A cavity behind the facade of the firm's swanky riverside premises functions as a "pigeon death trap", said a source, who witnessed the death of a pigeon this week after it "entered the glass void and was unable to find its route to freedom".
The "appalled" twitcher said they tracked the unfortunate bird to its final resting place, and was "horrified to discover that there were tens of bodies of deceased pigeons steadily decomposing in the bottom of the void".
Despite making calls to the building's front desk, the landlord, and the law firm's reception, the concerned ornithologist said the distressed creature was "left to expire".

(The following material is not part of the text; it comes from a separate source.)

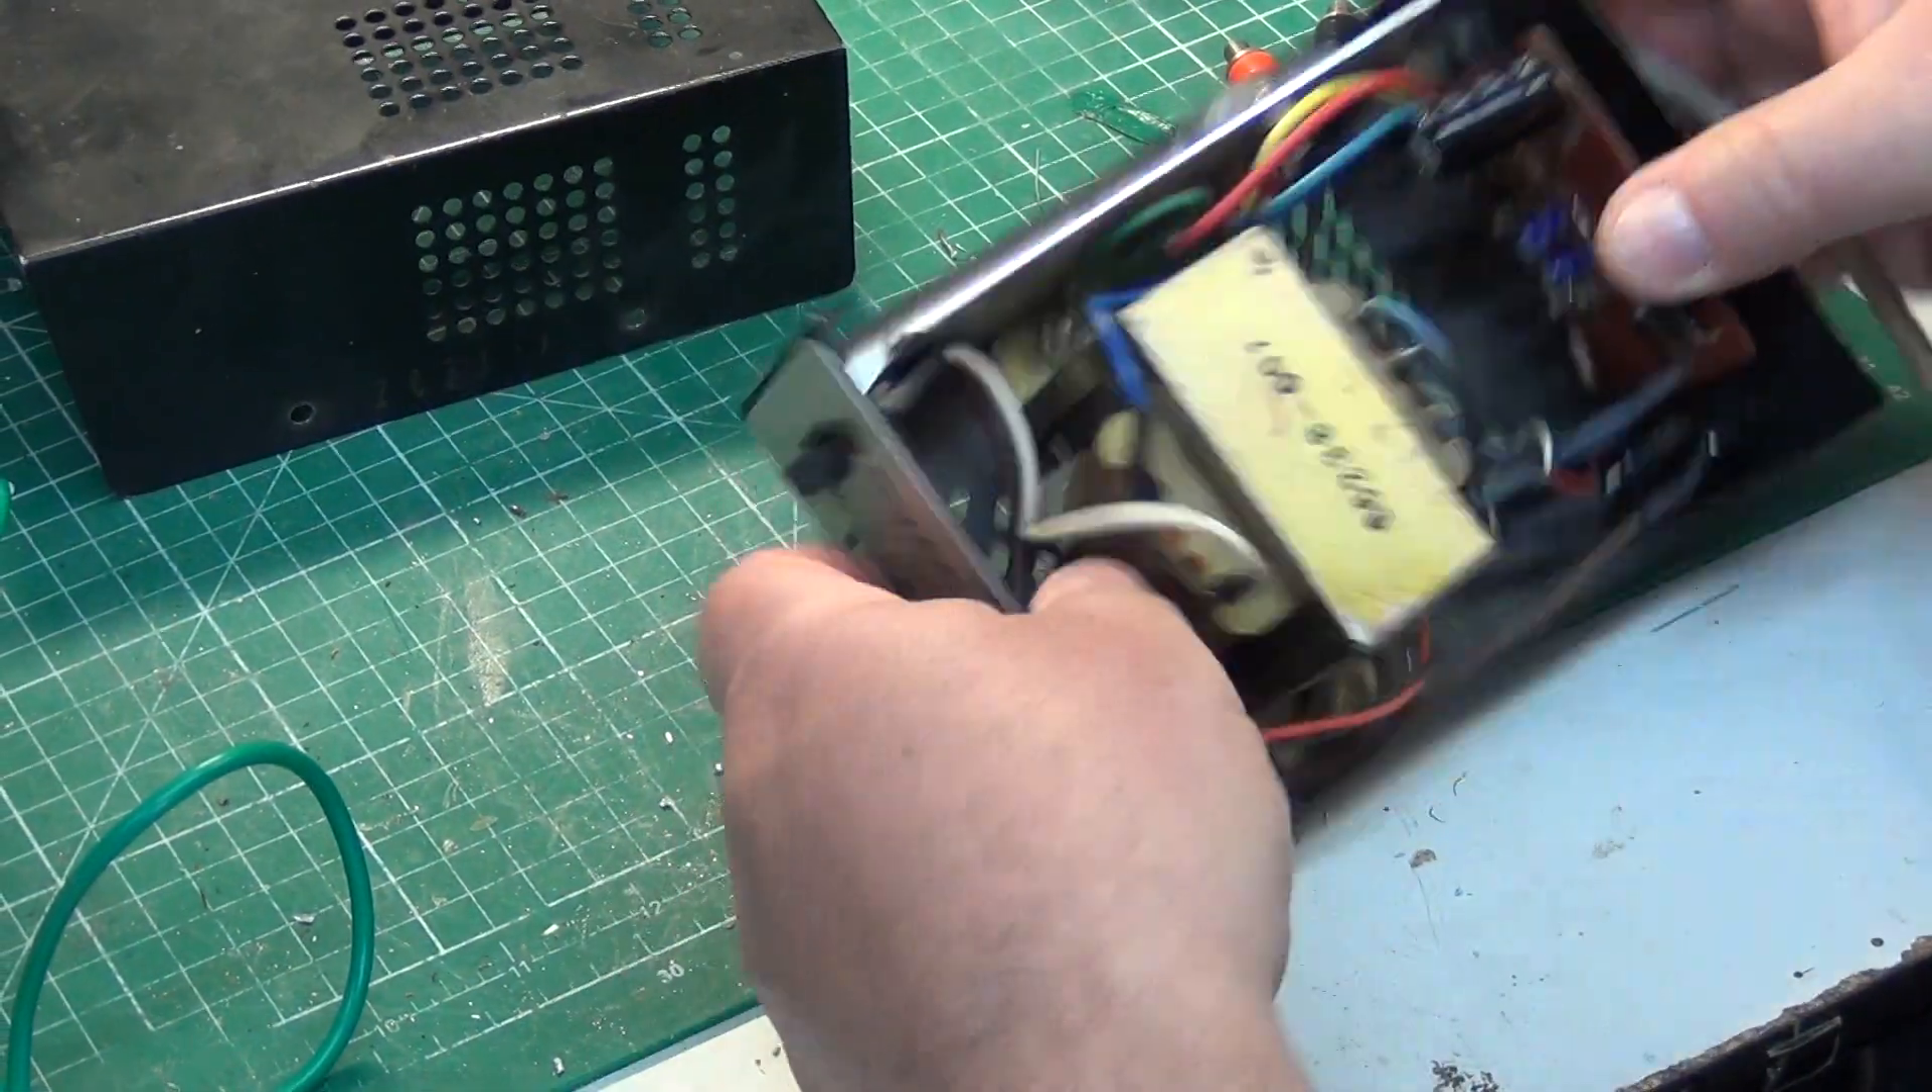We've done the power supply. It just needs its lid putting on, and that's another job done.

On Thursday morning a "sheepish individual with a bin bag" was spotted retrieving some of the rotting carcasses from the avian death trough, which is apparently located next to the kitchen facilities for Gowling's client hospitality floor.
Although the volume of bodies indicated that it was a "well-known and ongoing issue with the building", bird-proofing "is clearly not considered a priority" by the landlord, said a source.
However, WLG Gowling is on the case. A spokesperson said, "Now we are aware of this incident we have escalated it to our landlord to act as we are concerned about the welfare of the birds".
"As tenants we are unfortunately not in a position to alter the external fabric of the building, but we will be encouraging them to address this on behalf of all the tenants of the building."